The Query Engine
The heart of Samyama is its query engine. It translates the user’s intent (expressed in OpenCypher) into actionable operations on the GraphStore.
From String to Execution Plan
When a user sends a query, it travels through a meticulously optimized pipeline:
graph TD
Query["MATCH (p:Person)-[:KNOWS]->(f) WHERE p.age > 30 RETURN f.name"]
Query --> Parser[pest Parser]
Parser -- "Abstract Syntax Tree (AST)" --> Logical[QueryPlanner]
subgraph "Cost-Based Optimizer"
Logical -- "Generates Logical Plan" --> CBO[Optimizer]
CBO -. "Reads GraphStatistics" .-> Stats["GraphStatistics"]
CBO -- "Chooses Index over Full Scan" --> Physical["Physical Execution Plan"]
end
Physical --> Exec[QueryExecutor]
- Parsing (
cypher.pest): The query string is converted into an Abstract Syntax Tree (AST). - Logical Planning: The
QueryPlannerprocesses the AST into anExecutionPlan. - Optimization: The planner uses
GraphStatisticsto perform cost-based optimization (CBO), such as choosing the correctIndexManagerscan instead of a full sequential scan.
Execution Model: The Volcano Iterator & Vectorized Processing
Samyama implements a hybrid Volcano Iterator model utilizing Vectorized Execution.
graph LR
subgraph "Vectorized Pipeline"
Scan[IndexScanOperator] -- "Batch of 1024 NodeIds" --> Expand[ExpandOperator]
Expand -- "Batch of (SrcId, DstId)" --> Filter[FilterOperator]
Filter -- "Filtered Batch" --> Project[ProjectOperator]
end
#![allow(unused)]
fn main() {
pub struct QueryExecutor<'a> {
store: &'a GraphStore,
planner: QueryPlanner,
}
pub trait PhysicalOperator {
/// High-performance batch path
fn next_batch(&mut self, store: &GraphStore, batch_size: usize) -> Option<RecordBatch>;
}
}
(Simplified for clarity; the actual trait includes error handling via ExecutionResult and additional methods like describe() and name() for plan introspection.)
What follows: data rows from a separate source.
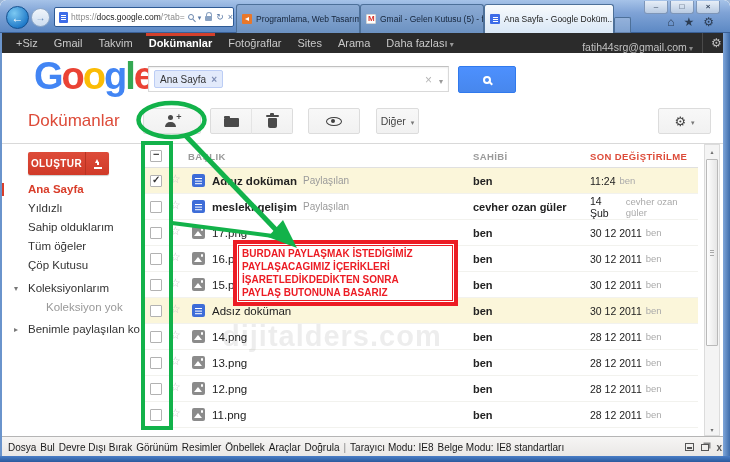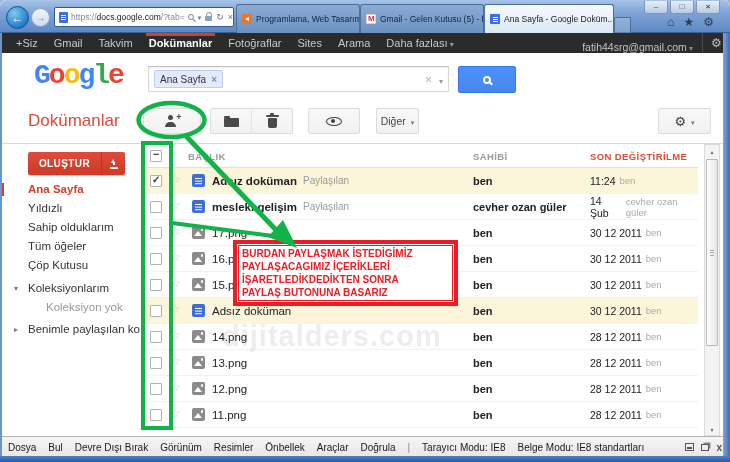--- a/index.html
+++ b/index.html
@@ -55,21 +55,21 @@
 .gb-item.active{color:#fff;font-weight:bold}
 .gb-item.active::before{content:"";position:absolute;left:5px;right:5px;top:0;height:2.5px;background:#d4402c}
 .gb-item.caret::after{content:" ▾";font-size:8px;color:#999}
 .gb-right{margin-left:auto;display:flex;align-items:flex-end;height:100%}
 .gb-email{font-size:10.5px;color:#c2c2c2;padding-right:9px}
 .gb-email::after{content:" ▾";font-size:8px;color:#888}
 .gb-gear{width:28px;height:100%;border-left:1px solid #4a4a4a;display:flex;align-items:center;justify-content:center;color:#c0c0c0;font-size:12px}
 
 
 .hdr{position:absolute;top:53px;left:0;width:730px;height:47px;background:#fff}
-.logo{position:absolute;left:34px;top:4px;font-family:Liberation Mono, monospace;font-size:28px;font-weight:bold;letter-spacing:-2px;line-height:38px}
+.logo{position:absolute;left:34px;top:4px;font-family:Liberation Sans, sans-serif;font-size:38px;font-weight:bold;letter-spacing:-2px;line-height:38px}
 .lg0,.lg3{color:#4285f4}.lg1,.lg5{color:#ea4335}.lg2{color:#fbbc05}.lg4{color:#34a853}
 .searchbox{position:absolute;left:148px;top:13px;width:301px;height:26px;background:#fff;border:1px solid #d9d9d9;border-top-color:#c0c0c0;
  box-shadow:inset 0 1px 2px rgba(0,0,0,.07);display:flex;align-items:center;padding:0 5px}
 .chip{display:flex;align-items:center;gap:5px;background:#e2eafb;border:1px solid #bccdf5;border-radius:2px;height:18px;padding:0 5px;font-size:10px;color:#333}
 .chip-close::before{content:"×";color:#7e8db4;font-weight:bold;font-size:10px}
 .sb-right{margin-left:auto;display:flex;align-items:center;gap:7px;color:#b5b5b5}
 .sb-clear::before{content:"×";font-size:12px}
 .sb-caret::before{content:"▾";font-size:8px;color:#999}
 .searchbtn{position:absolute;left:458px;top:13px;width:58px;height:27px;background:linear-gradient(#4d90fe,#4787ed);
  border:1px solid #3079ed;border-radius:2px;display:flex;align-items:center;justify-content:center}
@@ -99,21 +99,21 @@
 .trashicon{position:relative;width:9px;height:10px;background:#4a4a4a;border-radius:1px 1px 2px 2px;margin-top:3px}
 .trashicon::before{content:"";position:absolute;top:-3px;left:-2px;width:13px;height:2px;background:#4a4a4a;border-radius:1px}
 .trashicon::after{content:"";position:absolute;top:-5px;left:2.5px;width:4px;height:2px;background:#4a4a4a;border-radius:1px 1px 0 0}
 .eyeicon{width:16px;height:9px;border:1.6px solid #3f3f3f;border-radius:50%;position:relative}
 .eyeicon::after{content:"";position:absolute;left:4.2px;top:1.1px;width:4px;height:4px;background:#3f3f3f;border-radius:50%}
 .gear-g::before{content:"⚙";font-size:13px;color:#444}
 
 
 .main{position:absolute;top:144px;left:0;width:730px;height:292px;background:#fff}
 .sidebar{position:absolute;left:0;top:0;width:140px;height:100%;overflow:hidden}
-.createbtn{position:absolute;left:28px;top:8px;width:97px;height:23px;display:flex;border-radius:2px;overflow:hidden;box-shadow:0 1px 1px rgba(0,0,0,.2)}
+.createbtn{position:absolute;left:28px;top:8px;width:81px;height:23px;display:flex;border-radius:2px;overflow:hidden;box-shadow:0 1px 1px rgba(0,0,0,.2)}
 .create-main{flex:1;background:linear-gradient(#dd4b39,#d03a28);color:#fff;font-size:10px;font-weight:bold;letter-spacing:.4px;
  display:flex;align-items:center;justify-content:center}
 .create-upload{width:24px;background:linear-gradient(#dd4b39,#d03a28);border-left:1px solid #b93322;display:flex;align-items:center;justify-content:center}
 .upl{position:relative;width:10px;height:10px}
 .upl::before{content:"";position:absolute;left:2.5px;top:0;border-left:2.5px solid transparent;border-right:2.5px solid transparent;border-bottom:4px solid #fff}
 .upl::after{content:"";position:absolute;left:4px;top:3.5px;width:2px;height:3px;background:#fff}
 .upl-base{position:absolute;left:1px;bottom:0;width:8px;height:1.8px;background:#fff}
 .snavlist{position:absolute;top:36px;left:0;right:0;margin:0;padding:0;list-style:none}
 .snav{position:relative;height:19px;line-height:19px;padding-left:28px;font-size:11.5px;color:#333;white-space:nowrap;overflow:hidden}
 .snav.active{color:#d93d2a;font-weight:bold}
@@ -158,21 +158,21 @@
 .vscroll{position:absolute;left:704px;top:0;width:16px;height:292px;background:#f4f4f4;border:1px solid #dcdcdc}
 .vs-arrow{position:absolute;left:0;right:0;height:12px;display:flex;align-items:center;justify-content:center;font-size:6px;color:#707070}
 .vs-up{top:0} .vs-down{bottom:0}
 .vs-up::before{content:"▴"} .vs-down::before{content:"▾"}
 .vs-thumb{position:absolute;left:1px;right:1px;top:14px;height:187px;background:linear-gradient(90deg,#fdfdfd,#e6e6e6);border:1px solid #b9b9b9;border-radius:1px}
 .vs-grip{position:absolute;left:3px;right:3px;top:50%;margin-top:-3px;height:6px;
  background:repeating-linear-gradient(#a8a8a8 0 1px,transparent 1px 2.5px)}
 
 
 .devbar{position:absolute;top:436px;left:0;width:730px;height:21px;background:linear-gradient(#f6f5f4,#e9e7e5);
- border-top:1px solid #b5b5b5;display:flex;align-items:center;gap:12px;padding:0 8px;font-size:10px;color:#1a1a1a}
+ border-top:1px solid #b5b5b5;display:flex;align-items:center;gap:4px;padding:0 8px;font-size:10px;color:#1a1a1a}
 .dv-item{white-space:nowrap}
 .dv-sep{color:#888}
 .dv-mode{white-space:nowrap}
 .dv-icons{margin-left:auto;display:flex;gap:7px;align-items:center;color:#555}
 .mi-min{width:9px;height:8px;border:1px solid #555;position:relative}
 .mi-min::after{content:"";position:absolute;left:1px;right:1px;bottom:1px;height:2px;background:#555}
 .mi-restore{width:8px;height:7px;border:1px solid #555;position:relative;box-shadow:2px -2px 0 -0.5px #888}
 .mi-close::before{content:"x";font-size:10px;font-weight:bold}
 .border-left{position:absolute;left:0;top:33px;width:2px;bottom:6px;background:#6a94cc}
 .border-right{position:absolute;right:0;top:33px;width:7px;bottom:6px;background:linear-gradient(90deg,#7ea6da,#3f6dab)}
Instead of fetching one row at a time, each PhysicalOperator processes a RecordBatch.
All 35 Physical Operators
Samyama implements 35 physical operators, organized by function:
| Category | Operators |
|---|---|
| Scan | NodeScanOperator, IndexScanOperator, NodeByIdOperator |
| Traversal | ExpandOperator, ExpandIntoOperator, ShortestPathOperator |
| Filter & Transform | FilterOperator, ProjectOperator, UnwindOperator, WithBarrierOperator |
| Join | JoinOperator, LeftOuterJoinOperator, CartesianProductOperator |
| Aggregation & Sort | AggregateOperator, SortOperator, LimitOperator, SkipOperator |
| Write (Mutating) | CreateNodeOperator, CreateEdgeOperator, CreateNodesAndEdgesOperator, MatchCreateEdgeOperator, MergeOperator, DeleteOperator, SetPropertyOperator, RemovePropertyOperator, ForeachOperator |
| Index & Constraints | CreateIndexOperator, CompositeCreateIndexOperator, CreateVectorIndexOperator, DropIndexOperator, CreateConstraintOperator |
| Schema Inspection | ShowIndexesOperator, ShowConstraintsOperator |
| Specialized | VectorSearchOperator, AlgorithmOperator |
By processing batches:
- Amortized Overhead: Calling virtual functions per batch instead of per row drops L1 instruction cache misses significantly.
- Late Materialization: We pass lightweight
NodeIdarrays withinRecordBatchcolumns. Actual properties are fetched fromColumnStoreat the very end of the pipeline (ProjectOperator).
Advanced Profiling (EXPLAIN)
A key enterprise feature is the ability to inspect the Execution Plan without executing it. When a query starts with EXPLAIN, the QueryExecutor intercepts it:
#![allow(unused)]
fn main() {
if query.explain {
return Ok(Self::explain_plan_with_stats(&plan, Some(self.store)));
}
}
The system returns a detailed tree of OperatorDescription instances combined with current GraphStatistics (null fractions, selectivity estimations). This allows database administrators to visualize exactly why the query planner chose a specific index over a graph traversal, enabling deep query tuning.